● TASK 1: According to the database chapter notes, what is a schema?

N

Chapter 1: Databases and Database Users

What is a Database?

  • A database is a collection of related data; a set of known facts that can be recorded and that have implicit meaning; a miniworld or Universe of Discourse (UoD); represents some aspect of the real world; logically coherent collection of data with inherent meaning (semantics); built for a specific purpose.
  • Examples span traditional databases, multimedia databases (images, audio, video), GIS (maps, weather, satellite imagery), eCommerce (eBay, Amazon), data warehouses/OLAP for business analysis, and real-time/active database technology for control of industrial processes.
  • Modern DBMSs can manage diverse data types and support analytical, transactional, and real-time workloads.

DBMS: Definition, Features, and Goals

  • A DBMS is a suite of programs that allows a user to create and maintain a database.
    • You can specify: data types, relationships between data elements, and constraints on stored data.
    • Metadata describes the data and is stored in the database (also called a data dictionary).
    • A schema is the structure of the database, a particular type of metadata.
  • DBMSs allow manipulation of both schema and data: query to retrieve information, update operations (insert, modify, delete).
  • DBMSs are generally multi-user and provide security: encryption of sensitive data and access controls for authorized users.

● RECORD EXCERPTS:
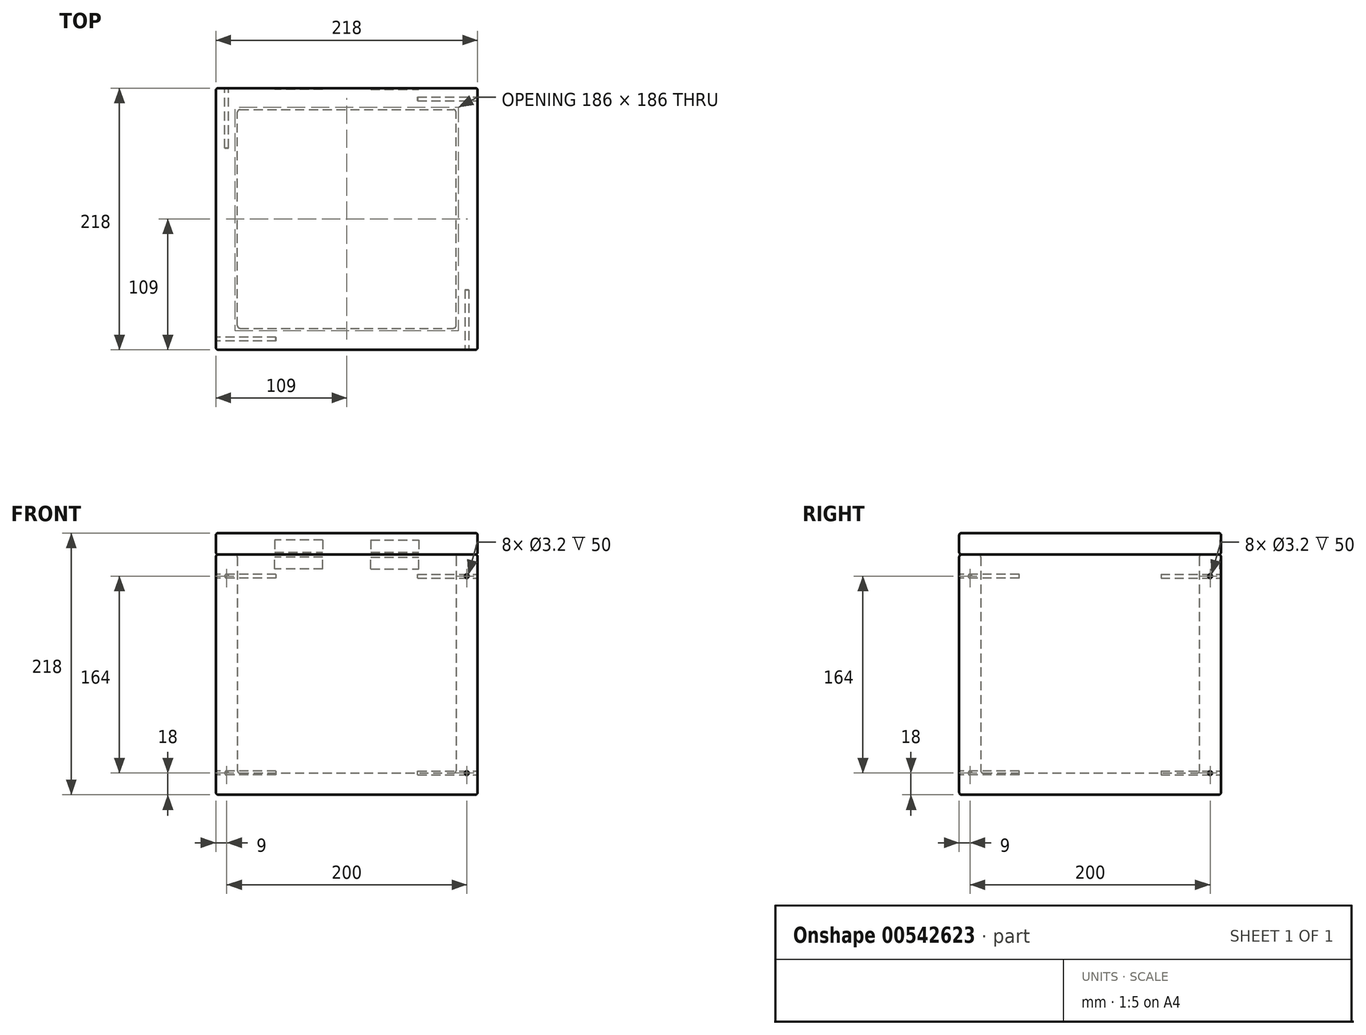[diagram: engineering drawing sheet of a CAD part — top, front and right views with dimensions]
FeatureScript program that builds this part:
annotation { "Feature Type Name" : "Feature", "Feature Type Description" : "" }
export const myFeature = defineFeature(function(context is Context, id is Id, definition is map)
    precondition{}
    {
        {
            var Q0;
            Q0=qCreatedBy(makeId("Top.planeOp"),FACE);
            var sketch = newSketch(context, id + "F0", { "sketchPlane" : qUnion([Q0])});
            skLineSegment(sketch, "E0.bottom", {"start": v(-109, -109) * mm, "end": v(109, -109) * mm});
            skLineSegment(sketch, "E0.top", {"start": v(-109, 109) * mm, "end": v(109, 109) * mm});
            skLineSegment(sketch, "E0.left", {"start": v(-109, -109) * mm, "end": v(-109, 109) * mm});
            skLineSegment(sketch, "E0.right", {"start": v(109, -109) * mm, "end": v(109, 109) * mm});
            skPoint(sketch, "E0.middle", {"position": v(0, 0) * mm});
            skSolve(sketch);
        }
        {
            var Q0;
            Q0 = qSketchRegion(id + "F0", true);
            extrude(context, id + "F1", {"entities" : qUnion([Q0]), "depth" : 200 * mm, "offsetDistance" : 25.4 * mm});
        }
        {
            var Q0;
            Q0=makeQuery(id+"F1.opExtrude","CAP_FACE",FACE,{"disambiguationData":[OSD([sQuery(id+"F0.wireOp",EDGE,"E0.bottom"),sQuery(id+"F0.wireOp",EDGE,"E0.top"),sQuery(id+"F0.wireOp",EDGE,"E0.left"),sQuery(id+"F0.wireOp",EDGE,"E0.right")])],"isStart":false});
            shell(context, id + "F2", {"entities" : qUnion([Q0]), "thickness" : 18 * mm});
        }
        {
            var Q0;
            Q0=makeQuery(id+"F1.opExtrude","CAP_FACE",FACE,{"disambiguationData":[OSD([sQuery(id+"F0.wireOp",EDGE,"E0.bottom"),sQuery(id+"F0.wireOp",EDGE,"E0.top"),sQuery(id+"F0.wireOp",EDGE,"E0.left"),sQuery(id+"F0.wireOp",EDGE,"E0.right")])],"isStart":false});
            var sketch = newSketch(context, id + "F3", { "sketchPlane" : qUnion([Q0])});
            skLineSegment(sketch, "E1.bottom", {"start": v(-109, -109) * mm, "end": v(109, -109) * mm});
            skLineSegment(sketch, "E1.top", {"start": v(-109, 109) * mm, "end": v(109, 109) * mm});
            skLineSegment(sketch, "E1.left", {"start": v(-109, -109) * mm, "end": v(-109, 109) * mm});
            skLineSegment(sketch, "E1.right", {"start": v(109, -109) * mm, "end": v(109, 109) * mm});
            skPoint(sketch, "E1.middle", {"position": v(0, 0) * mm});
            skSolve(sketch);
        }
        {
            var Q0;
            Q0=makeQuery(id+"F3.imprint","IMPRINT",FACE,{"disambiguationData":[TD([[makeQuery(id+"F3.imprint","IMPRINT",EDGE,{"derivedFrom":sQuery(id+"F3.wireOp",EDGE,"E1.bottom")}),1.0]])]});
            var Q1;
            {var subQ0=sQuery(id+"F0.wireOp",EDGE,"E0.bottom");Q1=makeQuery(id+"F3.imprint","IMPRINT",FACE,{"disambiguationData":[TD([[makeQuery(id+"F3.imprint","IMPRINT",EDGE,{"derivedFrom":makeQuery(id+"F2.opShell","OFFSET_EDGE",EDGE,{"disambiguationData":[OSD([subQ0]),TDD([makeQuery(id+"F1.opExtrude","CAP_EDGE",EDGE,{"disambiguationData":[OSD([subQ0])],"isStart":false})])]})}),1.0]])]});}
            extrude(context, id + "F4", {"entities" : qUnion([Q0, Q1]), "depth" : 18 * mm, "offsetDistance" : 25.4 * mm});
        }
        {
            var Q0;
            Q0=makeQuery(id+"F4.opExtrude","CAP_EDGE",EDGE,{"disambiguationData":[OSD([sQuery(id+"F3.wireOp",EDGE,"E1.top")])],"isStart":true});
            var Q1;
            Q1=makeQuery(id+"F4.opExtrude","CAP_EDGE",EDGE,{"disambiguationData":[OSD([sQuery(id+"F3.wireOp",EDGE,"E1.left")])],"isStart":true});
            var Q2;
            Q2=makeQuery(id+"F4.opExtrude","CAP_EDGE",EDGE,{"disambiguationData":[OSD([sQuery(id+"F3.wireOp",EDGE,"E1.bottom")])],"isStart":true});
            var Q3;
            Q3=makeQuery(id+"F4.opExtrude","CAP_EDGE",EDGE,{"disambiguationData":[OSD([sQuery(id+"F3.wireOp",EDGE,"E1.right")])],"isStart":true});
            var Q4;
            Q4=makeQuery(id+"F4.opExtrude","CAP_EDGE",EDGE,{"disambiguationData":[OSD([sQuery(id+"F3.wireOp",EDGE,"E1.top")])],"isStart":false});
            var Q5;
            Q5=makeQuery(id+"F4.opExtrude","CAP_EDGE",EDGE,{"disambiguationData":[OSD([sQuery(id+"F3.wireOp",EDGE,"E1.left")])],"isStart":false});
            var Q6;
            Q6=makeQuery(id+"F4.opExtrude","CAP_EDGE",EDGE,{"disambiguationData":[OSD([sQuery(id+"F3.wireOp",EDGE,"E1.bottom")])],"isStart":false});
            var Q7;
            Q7=makeQuery(id+"F4.opExtrude","CAP_EDGE",EDGE,{"disambiguationData":[OSD([sQuery(id+"F3.wireOp",EDGE,"E1.right")])],"isStart":false});
            var Q8;
            Q8=makeQuery(id+"F4.opExtrude","SWEPT_EDGE",EDGE,{"disambiguationData":[OSD([sQuery(id+"F3.wireOp",EDGE,"E1.top"),sQuery(id+"F3.wireOp",EDGE,"E1.right")])]});
            var Q9;
            Q9=makeQuery(id+"F4.opExtrude","SWEPT_EDGE",EDGE,{"disambiguationData":[OSD([sQuery(id+"F3.wireOp",EDGE,"E1.bottom"),sQuery(id+"F3.wireOp",EDGE,"E1.right")])]});
            var Q10;
            Q10=makeQuery(id+"F4.opExtrude","SWEPT_EDGE",EDGE,{"disambiguationData":[OSD([sQuery(id+"F3.wireOp",EDGE,"E1.top"),sQuery(id+"F3.wireOp",EDGE,"E1.left")])]});
            var Q11;
            Q11=makeQuery(id+"F4.opExtrude","SWEPT_EDGE",EDGE,{"disambiguationData":[OSD([sQuery(id+"F3.wireOp",EDGE,"E1.bottom"),sQuery(id+"F3.wireOp",EDGE,"E1.left")])]});
            fillet(context, id + "F5", {"entities" : qUnion([Q0, Q1, Q2, Q3, Q4, Q5, Q6, Q7, Q8, Q9, Q10, Q11]), "radius" : 2 * mm, "tangentPropagation" : true, "allowEdgeOverflow" : false});
        }
        {
            var Q0;
            Q0=makeQuery(id+"F1.opExtrude","CAP_EDGE",EDGE,{"disambiguationData":[OSD([sQuery(id+"F0.wireOp",EDGE,"E0.left")])],"isStart":false});
            var Q1;
            {var subQ0=sQuery(id+"F0.wireOp",EDGE,"E0.left");Q1=makeQuery(id+"F2.opShell","OFFSET_EDGE",EDGE,{"disambiguationData":[OSD([subQ0]),TDD([makeQuery(id+"F1.opExtrude","CAP_EDGE",EDGE,{"disambiguationData":[OSD([subQ0])],"isStart":false})])]});}
            var Q2;
            {var subQ0=sQuery(id+"F0.wireOp",EDGE,"E0.top");Q2=makeQuery(id+"F2.opShell","OFFSET_EDGE",EDGE,{"disambiguationData":[OSD([subQ0]),TDD([makeQuery(id+"F1.opExtrude","CAP_EDGE",EDGE,{"disambiguationData":[OSD([subQ0])],"isStart":false})])]});}
            var Q3;
            {var subQ0=sQuery(id+"F0.wireOp",EDGE,"E0.right");Q3=makeQuery(id+"F2.opShell","OFFSET_EDGE",EDGE,{"disambiguationData":[OSD([subQ0]),TDD([makeQuery(id+"F1.opExtrude","CAP_EDGE",EDGE,{"disambiguationData":[OSD([subQ0])],"isStart":false})])]});}
            var Q4;
            {var subQ0=sQuery(id+"F0.wireOp",EDGE,"E0.bottom");Q4=makeQuery(id+"F2.opShell","OFFSET_EDGE",EDGE,{"disambiguationData":[OSD([subQ0]),TDD([makeQuery(id+"F1.opExtrude","CAP_EDGE",EDGE,{"disambiguationData":[OSD([subQ0])],"isStart":false})])]});}
            var Q5;
            Q5=makeQuery(id+"F2.opShell","OFFSET_EDGE",EDGE,{"disambiguationData":[OSD([sQuery(id+"F0.wireOp",EDGE,"E0.bottom"),sQuery(id+"F0.wireOp",EDGE,"E0.left")])]});
            var Q6;
            {var subQ0=sQuery(id+"F0.wireOp",EDGE,"E0.left");Q6=makeQuery(id+"F2.opShell","OFFSET_EDGE",EDGE,{"disambiguationData":[OSD([subQ0]),TDD([makeQuery(id+"F1.opExtrude","CAP_EDGE",EDGE,{"disambiguationData":[OSD([subQ0])],"isStart":true})])]});}
            var Q7;
            Q7=makeQuery(id+"F2.opShell","OFFSET_EDGE",EDGE,{"disambiguationData":[OSD([sQuery(id+"F0.wireOp",EDGE,"E0.top"),sQuery(id+"F0.wireOp",EDGE,"E0.left")])]});
            var Q8;
            {var subQ0=sQuery(id+"F0.wireOp",EDGE,"E0.top");Q8=makeQuery(id+"F2.opShell","OFFSET_EDGE",EDGE,{"disambiguationData":[OSD([subQ0]),TDD([makeQuery(id+"F1.opExtrude","CAP_EDGE",EDGE,{"disambiguationData":[OSD([subQ0])],"isStart":true})])]});}
            var Q9;
            Q9=makeQuery(id+"F2.opShell","OFFSET_EDGE",EDGE,{"disambiguationData":[OSD([sQuery(id+"F0.wireOp",EDGE,"E0.top"),sQuery(id+"F0.wireOp",EDGE,"E0.right")])]});
            var Q10;
            Q10=makeQuery(id+"F2.opShell","OFFSET_EDGE",EDGE,{"disambiguationData":[OSD([sQuery(id+"F0.wireOp",EDGE,"E0.bottom"),sQuery(id+"F0.wireOp",EDGE,"E0.right")])]});
            var Q11;
            {var subQ0=sQuery(id+"F0.wireOp",EDGE,"E0.right");Q11=makeQuery(id+"F2.opShell","OFFSET_EDGE",EDGE,{"disambiguationData":[OSD([subQ0]),TDD([makeQuery(id+"F1.opExtrude","CAP_EDGE",EDGE,{"disambiguationData":[OSD([subQ0])],"isStart":true})])]});}
            var Q12;
            {var subQ0=sQuery(id+"F0.wireOp",EDGE,"E0.bottom");Q12=makeQuery(id+"F2.opShell","OFFSET_EDGE",EDGE,{"disambiguationData":[OSD([subQ0]),TDD([makeQuery(id+"F1.opExtrude","CAP_EDGE",EDGE,{"disambiguationData":[OSD([subQ0])],"isStart":true})])]});}
            var Q13;
            Q13=makeQuery(id+"F1.opExtrude","CAP_EDGE",EDGE,{"disambiguationData":[OSD([sQuery(id+"F0.wireOp",EDGE,"E0.top")])],"isStart":false});
            var Q14;
            Q14=makeQuery(id+"F1.opExtrude","CAP_EDGE",EDGE,{"disambiguationData":[OSD([sQuery(id+"F0.wireOp",EDGE,"E0.right")])],"isStart":false});
            var Q15;
            Q15=makeQuery(id+"F1.opExtrude","CAP_EDGE",EDGE,{"disambiguationData":[OSD([sQuery(id+"F0.wireOp",EDGE,"E0.bottom")])],"isStart":false});
            var Q16;
            Q16=makeQuery(id+"F1.opExtrude","CAP_EDGE",EDGE,{"disambiguationData":[OSD([sQuery(id+"F0.wireOp",EDGE,"E0.bottom")])],"isStart":true});
            var Q17;
            Q17=makeQuery(id+"F1.opExtrude","SWEPT_EDGE",EDGE,{"disambiguationData":[OSD([sQuery(id+"F0.wireOp",EDGE,"E0.bottom"),sQuery(id+"F0.wireOp",EDGE,"E0.left")])]});
            var Q18;
            Q18=makeQuery(id+"F1.opExtrude","SWEPT_EDGE",EDGE,{"disambiguationData":[OSD([sQuery(id+"F0.wireOp",EDGE,"E0.bottom"),sQuery(id+"F0.wireOp",EDGE,"E0.right")])]});
            var Q19;
            Q19=makeQuery(id+"F1.opExtrude","CAP_EDGE",EDGE,{"disambiguationData":[OSD([sQuery(id+"F0.wireOp",EDGE,"E0.right")])],"isStart":true});
            var Q20;
            Q20=makeQuery(id+"F1.opExtrude","SWEPT_EDGE",EDGE,{"disambiguationData":[OSD([sQuery(id+"F0.wireOp",EDGE,"E0.top"),sQuery(id+"F0.wireOp",EDGE,"E0.right")])]});
            var Q21;
            Q21=makeQuery(id+"F1.opExtrude","CAP_EDGE",EDGE,{"disambiguationData":[OSD([sQuery(id+"F0.wireOp",EDGE,"E0.top")])],"isStart":true});
            var Q22;
            Q22=makeQuery(id+"F1.opExtrude","SWEPT_EDGE",EDGE,{"disambiguationData":[OSD([sQuery(id+"F0.wireOp",EDGE,"E0.top"),sQuery(id+"F0.wireOp",EDGE,"E0.left")])]});
            var Q23;
            Q23=makeQuery(id+"F1.opExtrude","CAP_EDGE",EDGE,{"disambiguationData":[OSD([sQuery(id+"F0.wireOp",EDGE,"E0.left")])],"isStart":true});
            fillet(context, id + "F6", {"entities" : qUnion([Q0, Q1, Q2, Q3, Q4, Q5, Q6, Q7, Q8, Q9, Q10, Q11, Q12, Q13, Q14, Q15, Q16, Q17, Q18, Q19, Q20, Q21, Q22, Q23]), "radius" : 2 * mm, "tangentPropagation" : true, "allowEdgeOverflow" : false});
        }
        {
            var Q0;
            Q0=makeQuery(id+"F4.opExtrude","SWEPT_FACE",FACE,{"disambiguationData":[OSD([sQuery(id+"F3.wireOp",EDGE,"E1.top")])]});
            var sketch = newSketch(context, id + "F7", { "sketchPlane" : qUnion([Q0])});
            skLineSegment(sketch, "E2.bottom", {"start": v(-20, 212) * mm, "end": v(-60, 212) * mm});
            skLineSegment(sketch, "E2.top", {"start": v(-20, 202) * mm, "end": v(-60, 202) * mm});
            skLineSegment(sketch, "E2.left", {"start": v(-20, 212) * mm, "end": v(-20, 202) * mm});
            skLineSegment(sketch, "E2.right", {"start": v(-60, 212) * mm, "end": v(-60, 202) * mm});
            skLineSegment(sketch, "E3.MirrorCS", {"start": v(-20, 198) * mm, "end": v(-60, 198) * mm});
            skLineSegment(sketch, "E4.MirrorCS", {"start": v(-20, 188) * mm, "end": v(-20, 198) * mm});
            skLineSegment(sketch, "E5.MirrorCS", {"start": v(-20, 188) * mm, "end": v(-60, 188) * mm});
            skLineSegment(sketch, "E6.MirrorCS", {"start": v(-60, 188) * mm, "end": v(-60, 198) * mm});
            skLineSegment(sketch, "E7.MirrorCS", {"start": v(20, 202) * mm, "end": v(60, 202) * mm});
            skLineSegment(sketch, "E8.MirrorCS", {"start": v(20, 212) * mm, "end": v(20, 202) * mm});
            skLineSegment(sketch, "E9.MirrorCS", {"start": v(20, 212) * mm, "end": v(60, 212) * mm});
            skLineSegment(sketch, "E10.MirrorCS", {"start": v(60, 212) * mm, "end": v(60, 202) * mm});
            skLineSegment(sketch, "E11.MirrorCS", {"start": v(20, 198) * mm, "end": v(60, 198) * mm});
            skLineSegment(sketch, "E12.MirrorCS", {"start": v(20, 188) * mm, "end": v(60, 188) * mm});
            skLineSegment(sketch, "E13.MirrorCS", {"start": v(20, 188) * mm, "end": v(20, 198) * mm});
            skLineSegment(sketch, "E14.MirrorCS", {"start": v(60, 188) * mm, "end": v(60, 198) * mm});
            skSolve(sketch);
        }
        {
            var Q0;
            Q0 = qSketchRegion(id + "F7", true);
            extrude(context, id + "F8", {"entities" : qUnion([Q0]), "operationType" : NewBodyOperationType.REMOVE, "oppositeDirection" : true, "depth" : 1 * mm, "offsetDistance" : 25.4 * mm});
        }
        {
            var Q0;
            Q0=makeQuery(id+"F1.opExtrude","SWEPT_FACE",FACE,{"disambiguationData":[OSD([sQuery(id+"F0.wireOp",EDGE,"E0.top")])]});
            var sketch = newSketch(context, id + "F9", { "sketchPlane" : qUnion([Q0])});
            skCircle(sketch, "E15.MirrorC", {"center": v(100, 18) * mm, "radius": 1.6 * mm});
            skCircle(sketch, "E16.MirrorC", {"center": v(100, 182) * mm, "radius": 1.6 * mm});
            skSolve(sketch);
        }
        {
            var Q0;
            Q0 = qSketchRegion(id + "F9", true);
            extrude(context, id + "F10", {"entities" : qUnion([Q0]), "operationType" : NewBodyOperationType.REMOVE, "oppositeDirection" : true, "depth" : 50 * mm, "offsetDistance" : 25.4 * mm});
        }
        {
            var Q0;
            Q0=makeQuery(id+"F1.opExtrude","SWEPT_FACE",FACE,{"disambiguationData":[OSD([sQuery(id+"F0.wireOp",EDGE,"E0.right")])]});
            var sketch = newSketch(context, id + "F11", { "sketchPlane" : qUnion([Q0])});
            skPoint(sketch, "E17", {"position": v(100, 182) * mm});
            skCircle(sketch, "E18", {"center": v(100, 182) * mm, "radius": 1.6 * mm});
            skPoint(sketch, "E19.MirrorP", {"position": v(100, 18) * mm});
            skCircle(sketch, "E20.MirrorC", {"center": v(100, 18) * mm, "radius": 1.6 * mm});
            skSolve(sketch);
        }
        {
            var Q0;
            Q0 = qSketchRegion(id + "F11", true);
            extrude(context, id + "F12", {"entities" : qUnion([Q0]), "operationType" : NewBodyOperationType.REMOVE, "oppositeDirection" : true, "depth" : 50 * mm, "offsetDistance" : 25.4 * mm});
        }
        {
            var Q0;
            Q0=makeQuery(id+"F1.opExtrude","SWEPT_FACE",FACE,{"disambiguationData":[OSD([sQuery(id+"F0.wireOp",EDGE,"E0.bottom")])]});
            var sketch = newSketch(context, id + "F13", { "sketchPlane" : qUnion([Q0])});
            skPoint(sketch, "E21", {"position": v(100, 182) * mm});
            skCircle(sketch, "E22", {"center": v(100, 182) * mm, "radius": 1.6 * mm});
            skCircle(sketch, "E23.MirrorC", {"center": v(100, 18) * mm, "radius": 1.6 * mm});
            skSolve(sketch);
        }
        {
            var Q0;
            Q0 = qSketchRegion(id + "F13", true);
            extrude(context, id + "F14", {"entities" : qUnion([Q0]), "operationType" : NewBodyOperationType.REMOVE, "oppositeDirection" : true, "depth" : 50 * mm, "offsetDistance" : 25.4 * mm});
        }
        {
            var Q0;
            Q0=makeQuery(id+"F1.opExtrude","SWEPT_FACE",FACE,{"disambiguationData":[OSD([sQuery(id+"F0.wireOp",EDGE,"E0.left")])]});
            var sketch = newSketch(context, id + "F15", { "sketchPlane" : qUnion([Q0])});
            skPoint(sketch, "E24", {"position": v(100, 182) * mm});
            skCircle(sketch, "E25", {"center": v(100, 182) * mm, "radius": 1.6 * mm});
            skCircle(sketch, "E26.MirrorC", {"center": v(100, 18) * mm, "radius": 1.6 * mm});
            skSolve(sketch);
        }
        {
            var Q0;
            Q0 = qSketchRegion(id + "F15", true);
            extrude(context, id + "F16", {"entities" : qUnion([Q0]), "operationType" : NewBodyOperationType.REMOVE, "oppositeDirection" : true, "depth" : 50 * mm, "offsetDistance" : 25.4 * mm});
        }
    });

● TASK 2: In the records, swap "myFeature" for "boxFeature", starting with the first line and going on through the line with "export const myFeature". Leave the pictures out of your answer.

● RIGHT ANSWER 1: A schema is the structure of the database, a particular type of metadata.

● RIGHT ANSWER 2:
[diagram: engineering drawing sheet of a CAD part — top, front and right views with dimensions]
FeatureScript program that builds this part:
annotation { "Feature Type Name" : "Feature", "Feature Type Description" : "" }
export const boxFeature = defineFeature(function(context is Context, id is Id, definition is map)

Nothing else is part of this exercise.